His most ardent supporters are confident he can pull off the upset. But even if he doesn’t, progressive groups that have spent years organizing in Kentucky believe Booker’s candidacy may have lasting effects. He has built a network of volunteers and energized voters who’ve long wanted to witness a candidate simply try to run this sort of campaign ― one that could excite young people, progressives and Black Kentuckians who’ve often felt left out and taken for granted, while potentially appealing to some disaffected rural white voters too.
“We have not been able to test the electorate in a way in which we’re seeing at this moment,” said Herron, of Kentuckians for the Commonwealth. “We’re building the progressive infrastructure for a campaign to be successful in the long term.”
A Booker loss ― especially if it’s by a large margin ― will cause some to argue that an unabashedly progressive campaign simply can’t win in Kentucky today, and they might not be wrong. But it may also give progressives a better sense of how far they have to go and how they might go about getting there, particularly in future races down the ballot or in a 2022 contest against GOP Sen. Rand Paul.

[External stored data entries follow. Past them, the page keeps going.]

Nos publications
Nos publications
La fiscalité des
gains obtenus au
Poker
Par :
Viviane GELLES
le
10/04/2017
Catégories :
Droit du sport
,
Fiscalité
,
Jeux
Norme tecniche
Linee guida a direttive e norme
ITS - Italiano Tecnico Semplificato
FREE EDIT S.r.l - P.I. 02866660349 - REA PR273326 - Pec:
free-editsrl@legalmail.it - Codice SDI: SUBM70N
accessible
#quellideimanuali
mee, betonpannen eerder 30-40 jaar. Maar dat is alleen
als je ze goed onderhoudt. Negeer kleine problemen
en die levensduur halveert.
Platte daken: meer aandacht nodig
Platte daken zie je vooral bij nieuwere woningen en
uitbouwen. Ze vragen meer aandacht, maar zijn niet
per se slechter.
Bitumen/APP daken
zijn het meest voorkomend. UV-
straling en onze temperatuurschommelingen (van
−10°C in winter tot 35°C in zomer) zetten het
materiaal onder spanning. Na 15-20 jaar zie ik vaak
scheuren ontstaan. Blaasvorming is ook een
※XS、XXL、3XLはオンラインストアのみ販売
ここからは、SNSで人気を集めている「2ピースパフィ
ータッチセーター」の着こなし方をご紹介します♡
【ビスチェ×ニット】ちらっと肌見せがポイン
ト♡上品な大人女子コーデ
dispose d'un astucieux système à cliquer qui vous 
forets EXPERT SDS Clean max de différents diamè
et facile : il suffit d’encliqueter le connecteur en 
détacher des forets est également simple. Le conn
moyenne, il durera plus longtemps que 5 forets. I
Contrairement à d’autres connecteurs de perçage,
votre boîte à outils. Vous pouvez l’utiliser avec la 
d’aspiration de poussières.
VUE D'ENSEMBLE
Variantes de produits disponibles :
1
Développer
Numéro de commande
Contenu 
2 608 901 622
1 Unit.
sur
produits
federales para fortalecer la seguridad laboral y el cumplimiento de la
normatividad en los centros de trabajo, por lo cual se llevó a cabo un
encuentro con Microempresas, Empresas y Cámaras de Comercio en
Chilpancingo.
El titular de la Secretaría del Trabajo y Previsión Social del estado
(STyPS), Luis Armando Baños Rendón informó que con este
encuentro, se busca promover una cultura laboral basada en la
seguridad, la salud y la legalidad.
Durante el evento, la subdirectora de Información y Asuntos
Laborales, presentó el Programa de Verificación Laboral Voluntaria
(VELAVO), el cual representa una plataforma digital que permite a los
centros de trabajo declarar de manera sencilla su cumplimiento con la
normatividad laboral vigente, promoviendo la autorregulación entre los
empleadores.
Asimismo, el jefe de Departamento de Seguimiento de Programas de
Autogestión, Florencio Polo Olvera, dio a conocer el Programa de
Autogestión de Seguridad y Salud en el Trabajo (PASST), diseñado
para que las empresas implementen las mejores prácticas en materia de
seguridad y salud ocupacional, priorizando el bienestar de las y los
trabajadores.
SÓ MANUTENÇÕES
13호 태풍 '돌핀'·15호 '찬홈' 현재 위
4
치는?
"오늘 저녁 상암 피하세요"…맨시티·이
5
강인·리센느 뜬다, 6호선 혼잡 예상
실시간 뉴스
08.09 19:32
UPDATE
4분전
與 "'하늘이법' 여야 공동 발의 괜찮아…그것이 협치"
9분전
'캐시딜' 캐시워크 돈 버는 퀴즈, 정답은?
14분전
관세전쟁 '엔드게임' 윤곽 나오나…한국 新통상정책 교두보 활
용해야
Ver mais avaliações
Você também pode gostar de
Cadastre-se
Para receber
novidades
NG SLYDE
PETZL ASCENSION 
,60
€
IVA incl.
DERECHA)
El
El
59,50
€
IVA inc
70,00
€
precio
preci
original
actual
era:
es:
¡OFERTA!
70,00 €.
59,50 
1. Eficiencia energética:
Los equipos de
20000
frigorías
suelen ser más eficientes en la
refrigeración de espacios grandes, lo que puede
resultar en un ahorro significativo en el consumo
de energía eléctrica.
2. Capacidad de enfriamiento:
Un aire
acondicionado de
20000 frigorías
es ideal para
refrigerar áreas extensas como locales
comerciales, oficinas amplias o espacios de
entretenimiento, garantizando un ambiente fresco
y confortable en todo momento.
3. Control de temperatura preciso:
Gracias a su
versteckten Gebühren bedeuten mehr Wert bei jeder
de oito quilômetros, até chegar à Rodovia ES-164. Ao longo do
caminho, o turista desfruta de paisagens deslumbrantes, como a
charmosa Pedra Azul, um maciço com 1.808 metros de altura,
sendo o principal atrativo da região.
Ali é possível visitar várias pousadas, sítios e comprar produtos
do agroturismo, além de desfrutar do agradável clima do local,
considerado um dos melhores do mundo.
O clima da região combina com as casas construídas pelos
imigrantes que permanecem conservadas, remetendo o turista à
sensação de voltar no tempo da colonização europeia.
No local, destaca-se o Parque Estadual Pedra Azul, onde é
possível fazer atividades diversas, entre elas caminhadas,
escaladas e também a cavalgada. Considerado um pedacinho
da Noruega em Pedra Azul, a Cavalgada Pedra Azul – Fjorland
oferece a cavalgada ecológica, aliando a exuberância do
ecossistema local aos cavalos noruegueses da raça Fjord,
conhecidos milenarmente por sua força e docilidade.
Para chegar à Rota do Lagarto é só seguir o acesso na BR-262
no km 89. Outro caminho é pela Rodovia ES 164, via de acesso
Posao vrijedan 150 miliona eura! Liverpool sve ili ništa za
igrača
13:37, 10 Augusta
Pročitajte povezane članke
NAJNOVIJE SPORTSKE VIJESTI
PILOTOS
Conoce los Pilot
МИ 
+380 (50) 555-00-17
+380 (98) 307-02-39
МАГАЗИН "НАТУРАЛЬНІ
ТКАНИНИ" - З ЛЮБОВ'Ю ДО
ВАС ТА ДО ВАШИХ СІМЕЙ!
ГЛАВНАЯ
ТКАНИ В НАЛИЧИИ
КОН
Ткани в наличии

And whatever happens in the primary, the progressive energy around Booker’s campaign has sent an important message ― that the string of defeats in the presidential primaries and Senate contests nationwide has left the progressive movement battered but not defeated, and it is ready to keep battling, even and maybe especially in states where the odds are stacked against it.
“The progressive movement, if it wants to win in the long run, has to be serious about building everywhere, and taking risks and investing in places and people that are worth investing in,” said Evan Weber, a co-founder of the Sunrise Movement. “Even if they might not be the most likely to win in any given election cycle.”